The task: Pictures excluded, please transcribe exactly the lines from the one with "Henger Strasse 15b" through the end of the records below, and nothing more.

----- Dataset records

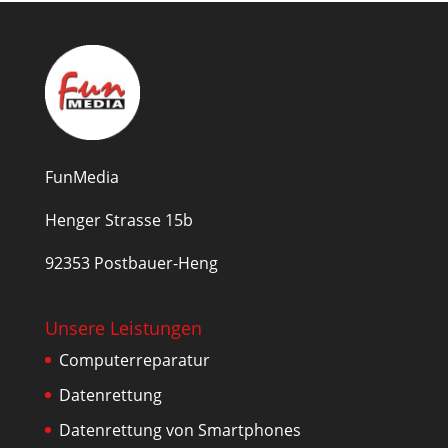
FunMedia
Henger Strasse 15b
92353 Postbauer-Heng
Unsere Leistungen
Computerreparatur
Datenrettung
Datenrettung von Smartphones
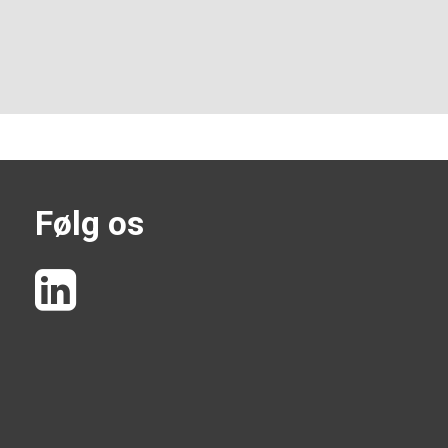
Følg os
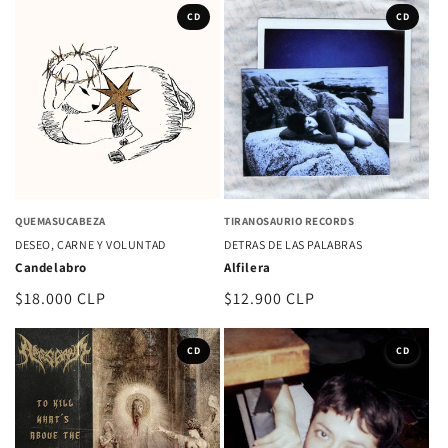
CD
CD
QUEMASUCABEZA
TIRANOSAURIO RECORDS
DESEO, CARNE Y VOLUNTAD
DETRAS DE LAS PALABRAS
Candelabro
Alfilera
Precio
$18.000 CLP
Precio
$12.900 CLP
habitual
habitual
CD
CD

----------

Solution to this problem:
Henger Strasse 15b
92353 Postbauer-Heng
Unsere Leistungen
Computerreparatur
Datenrettung
Datenrettung von Smartphones
Følg os
CD
CD
QUEMASUCABEZA
TIRANOSAURIO RECORDS
DESEO, CARNE Y VOLUNTAD
DETRAS DE LAS PALABRAS
Candelabro
Alfilera
Precio
$18.000 CLP
Precio
$12.900 CLP
habitual
habitual
CD
CD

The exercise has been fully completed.